Exercise - Provide only the number of lines in the following data that contain "coordinate".

Dataset records -

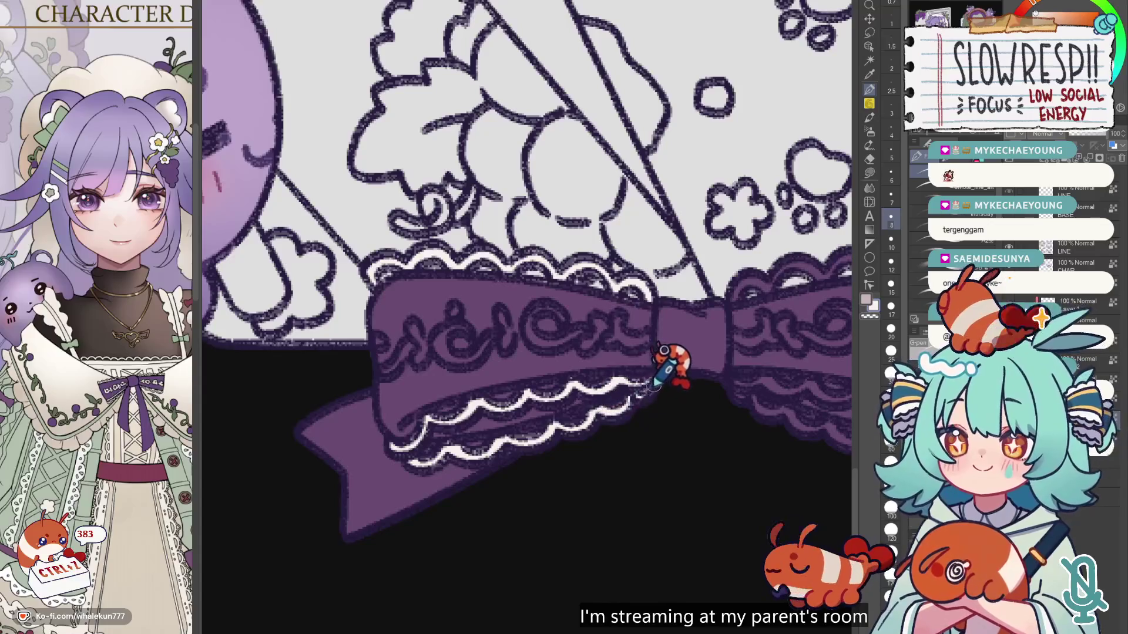
{"action": "left_click_drag", "start_coordinate": [658, 382], "coordinate": [549, 433]}
{"action": "mouse_move", "coordinate": [649, 390]}
{"action": "left_mouse_down"}
{"action": "mouse_move", "coordinate": [548, 297]}
{"action": "mouse_move", "coordinate": [511, 443]}
{"action": "mouse_move", "coordinate": [658, 496]}
{"action": "mouse_move", "coordinate": [659, 509]}
{"action": "mouse_move", "coordinate": [675, 455]}
{"action": "left_mouse_up"}
{"action": "key", "text": "ctrl+z"}
{"action": "key", "text": "ctrl+z"}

Exercise result - 7